Zipcar, North America’s largest car sharing company, announced plans to double its San Francisco Bay Area fleet within the year, expanding into new communities throughout the region while increasing service in existing neighborhoods. As part of this expansion, Zipcar is expanding service into East Bay, with 14 Zipcars now placed at locations throughout Berkeley and Oakland.

As part of an innovative partnership with Bay Area Rapid Transit (BART) to promote the economic and environmental benefits of car sharing for commuters’ short term transportation needs, most of Zipcar’s initial East Bay fleet will be located at the North Berkeley, Ashby and Rockridge BART stations.

Other Zipcars are to be located throughout downtown Berkeley. These Zipcars will include several of the 20+ makes and models in the Zipcar fleet, including Toyota Prius Hybrids, MINI Coopers, Mazda 3s and BMW 325is.

The San Francisco fleet expansion follows the recent announcement that GE Commercial Finance Services has greenlighted $20 million in vehicle financing, supporting Zipcar’s growth and enabling Zipcar to source and roll out new vehicles.

The company also announced its expansion into Chicago, which now becomes Zipcar’s midwestern hub. To mark its Chicago launch, Zipcar is also crediting every new account in Chicago with $25 in free driving.

Earlier this spring, Zipcar also introduced service in Toronto, Canada, the company’s first venture into markets outside the United States. Zipcar currently has the largest active membership base of any car sharing service, with more than 60,000 members and 1,500 vehicles in 11 states and provinces.

New members are joining Zipcar at the rate of more than 3,000 per month. Zipcar claims that studies show that each Zipcar is responsible for taking more than 20 privately owned vehicles off the road while also increasing use of public transit by 47%. Members also report that belonging to Zipcar saves them more than $435 per month when compared to car ownership, with those savings generally going back into the local community.

PROBLEM TO WORK ON: Can you print the Zipcar announcement word for word, starting at "As part of an" and ending at "Rockridge BART stations."?

RAW DATA:

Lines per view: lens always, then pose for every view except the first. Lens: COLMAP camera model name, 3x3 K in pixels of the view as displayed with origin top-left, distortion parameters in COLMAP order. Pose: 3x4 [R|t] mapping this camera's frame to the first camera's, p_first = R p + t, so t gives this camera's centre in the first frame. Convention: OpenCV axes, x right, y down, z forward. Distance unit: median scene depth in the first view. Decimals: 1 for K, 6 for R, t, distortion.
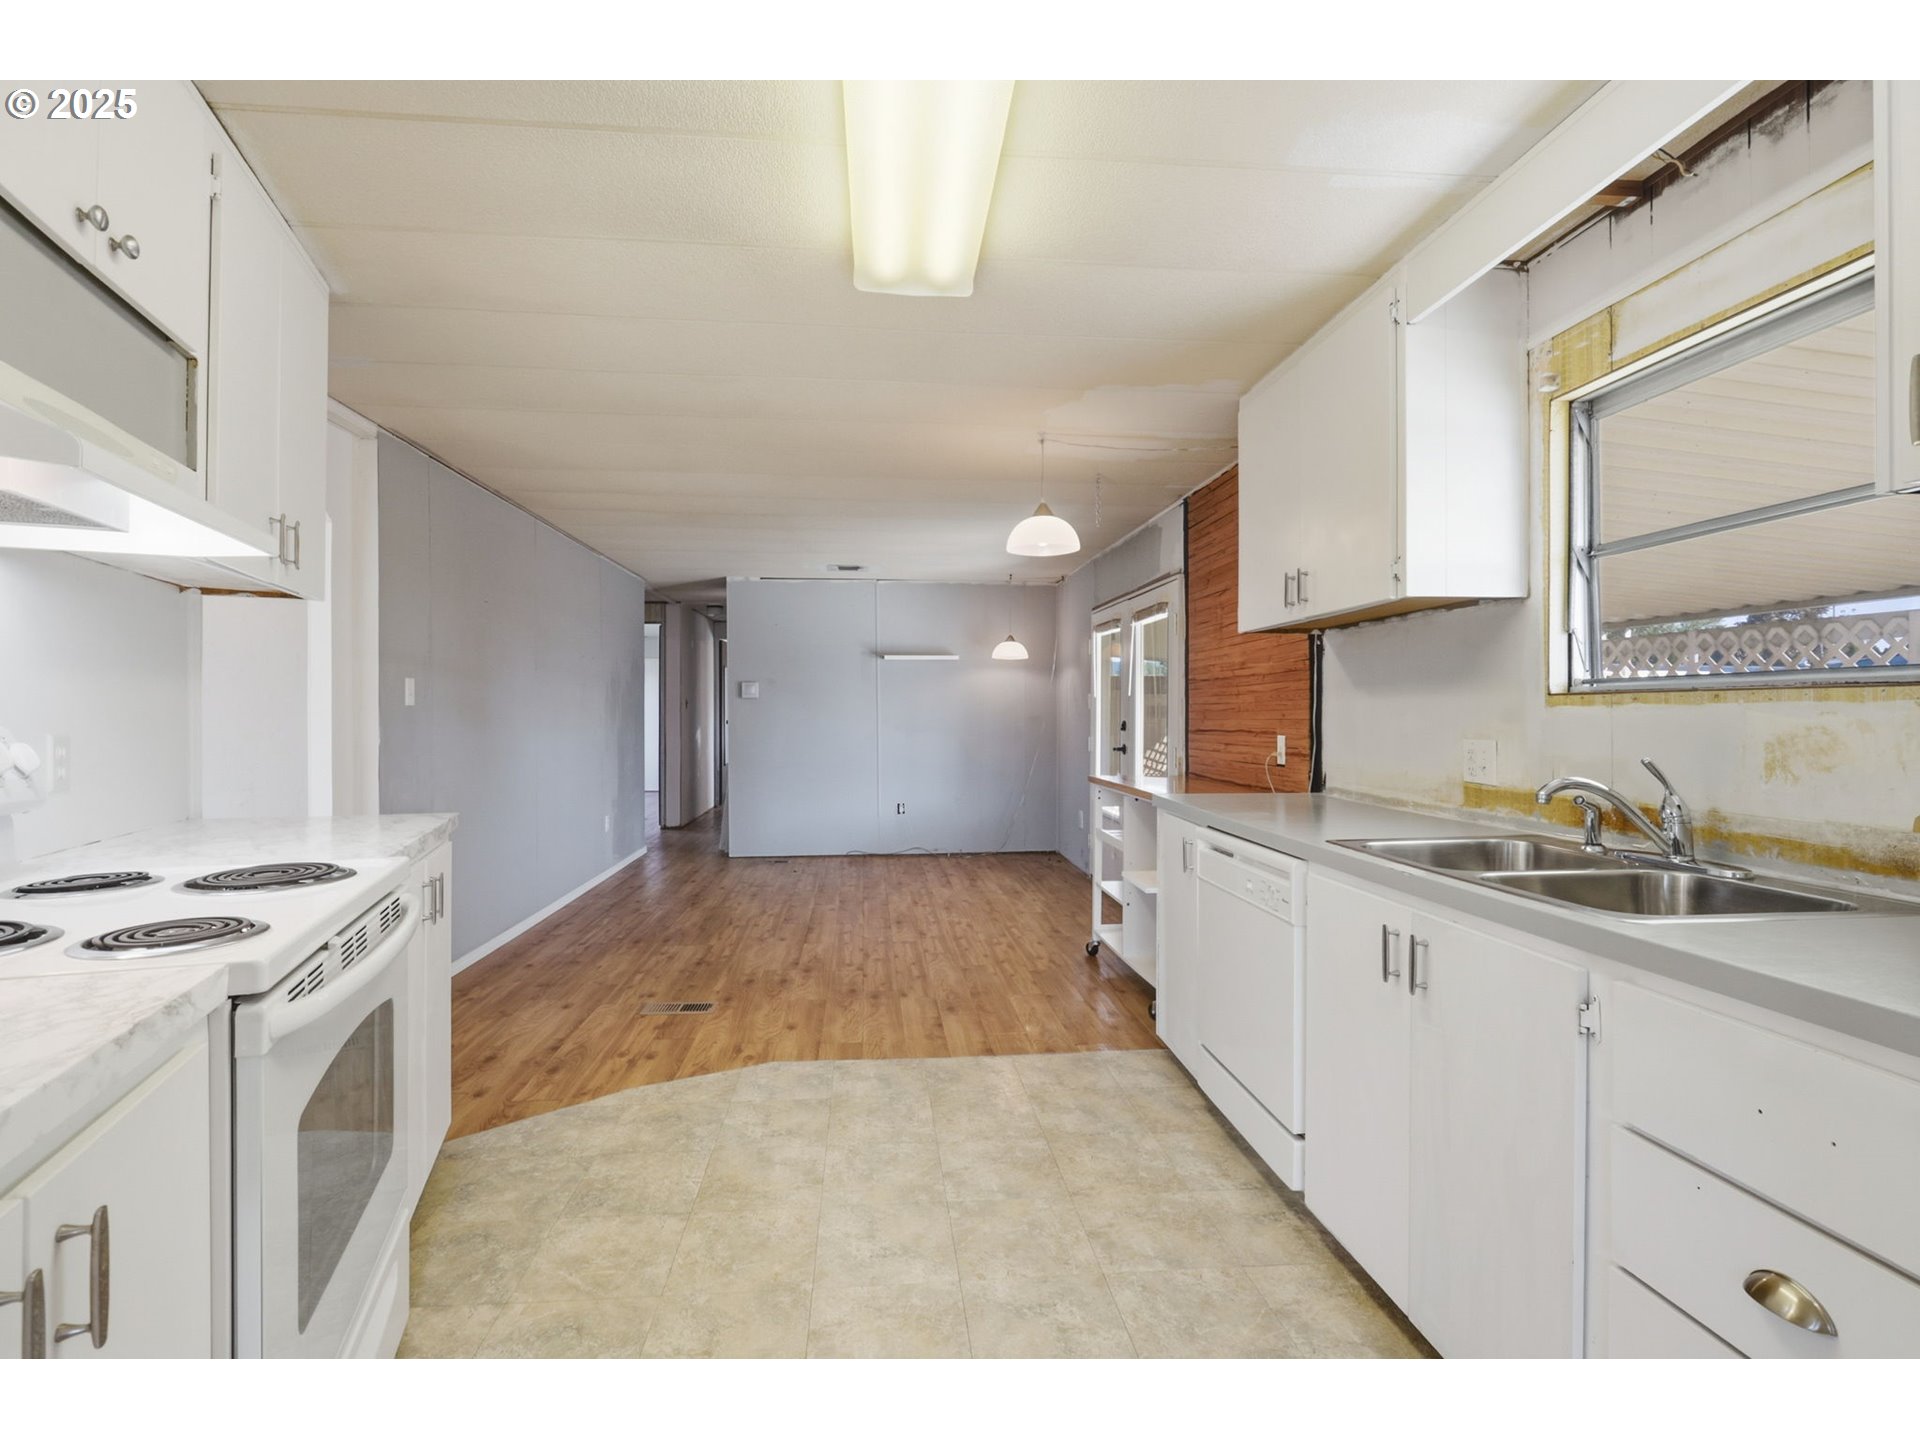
lens RADIAL K [[887.2, 0, 941.3], [0, 887.2, 710.3], [0, 0, 1]] dist [0.000774, 0.000055]
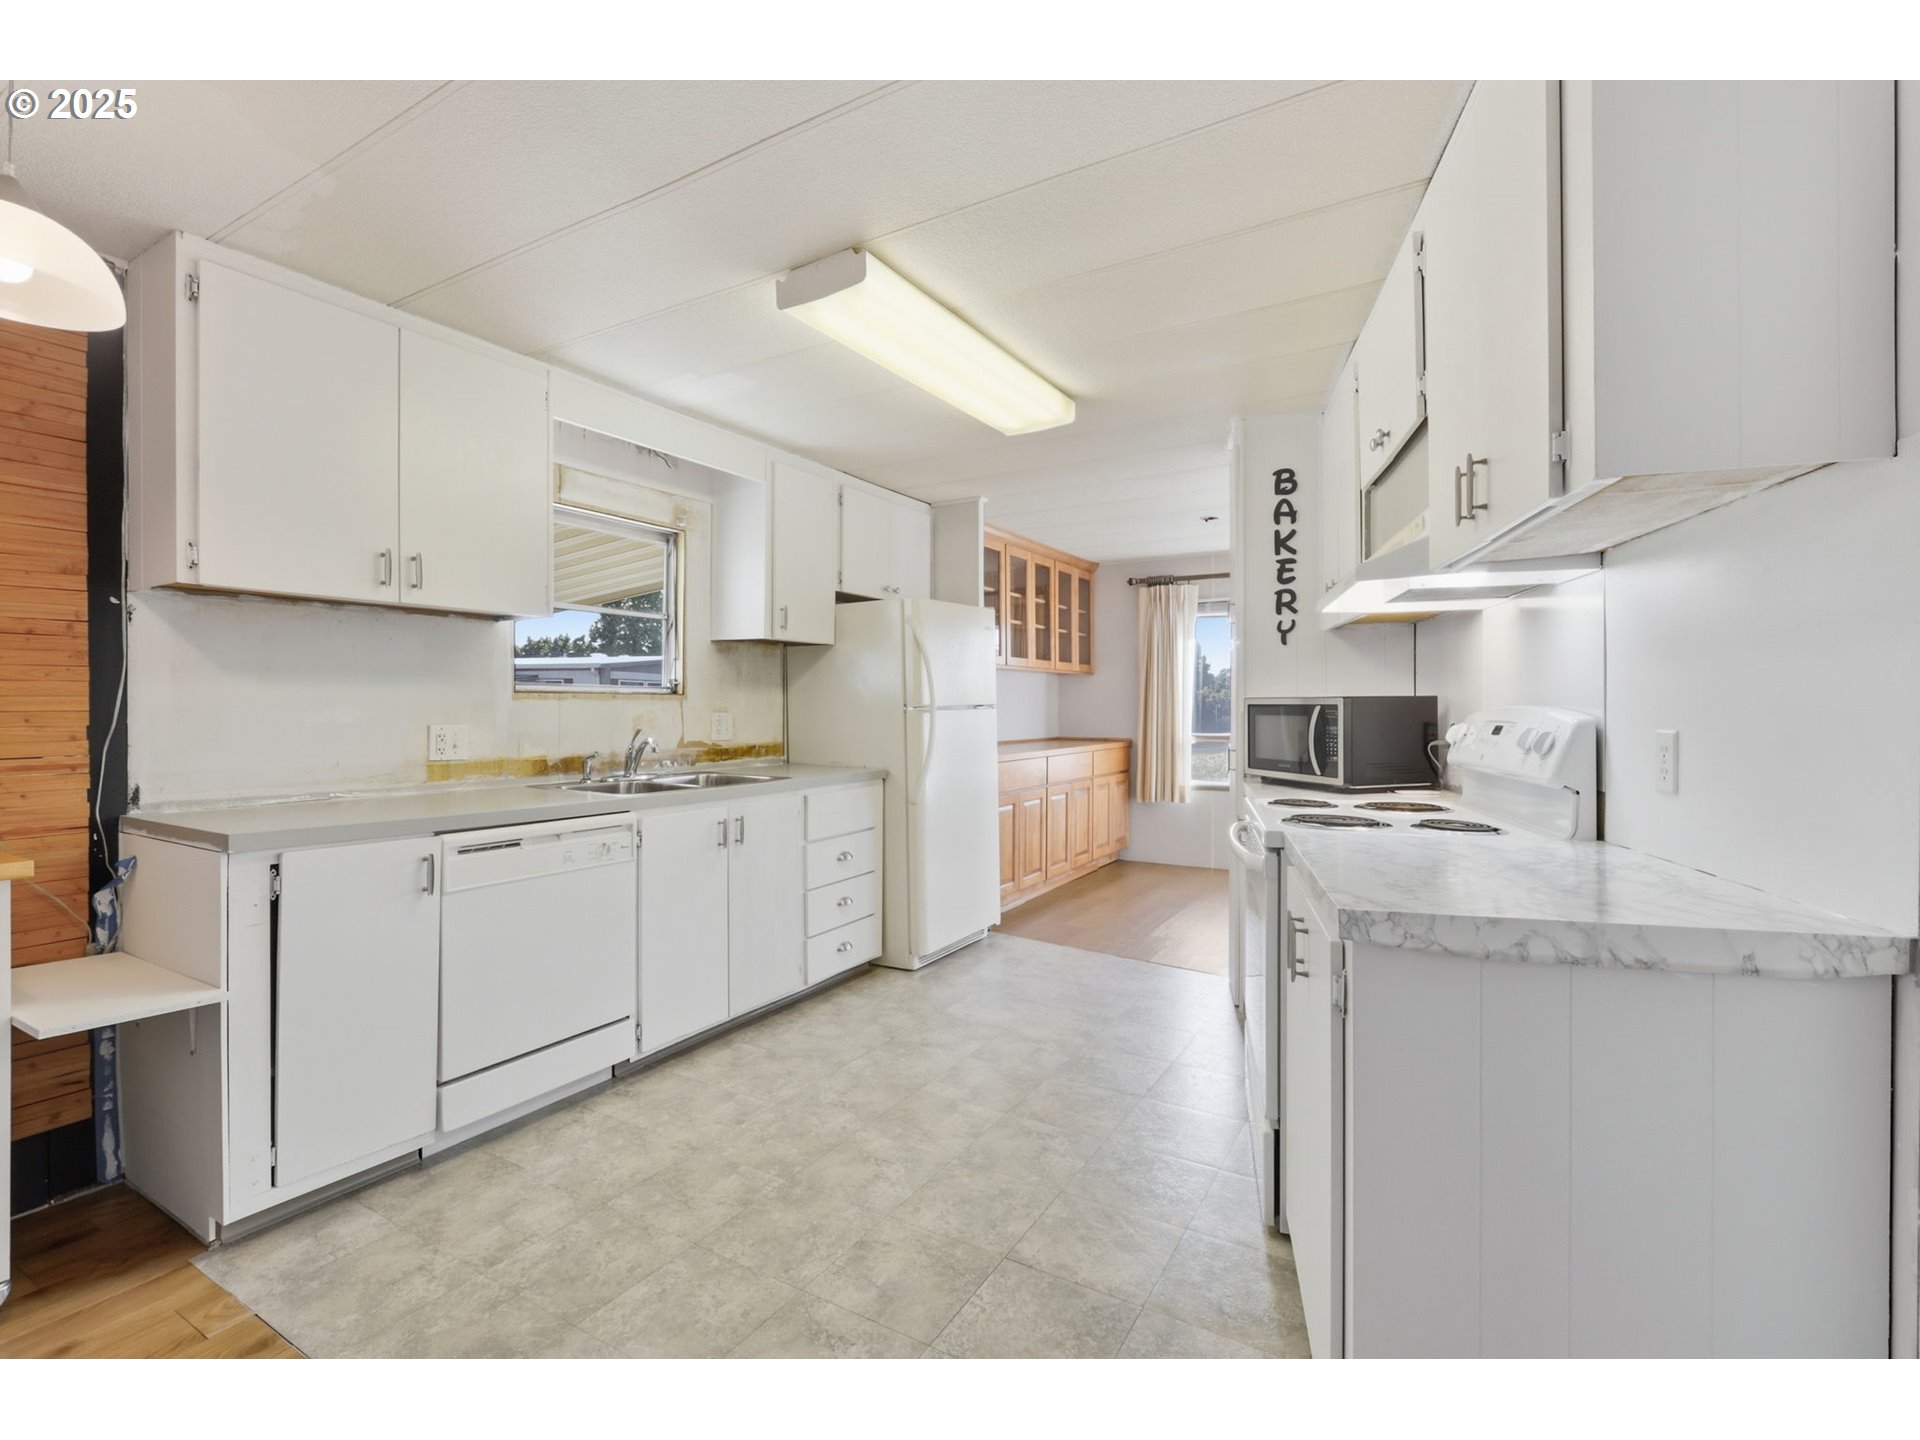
lens RADIAL K [[887.2, 0, 941.3], [0, 887.2, 710.3], [0, 0, 1]] dist [0.000774, 0.000055]
pose [[-0.809881, -0.007379, 0.586547, -0.706572], [-0.008150, 0.999966, 0.001327, 0.005287], [-0.586537, -0.003706, -0.809914, 1.655561]]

ANSWER AREA:
As part of an innovative partnership with Bay Area Rapid Transit (BART) to promote the economic and environmental benefits of car sharing for commuters’ short term transportation needs, most of Zipcar’s initial East Bay fleet will be located at the North Berkeley, Ashby and Rockridge BART stations.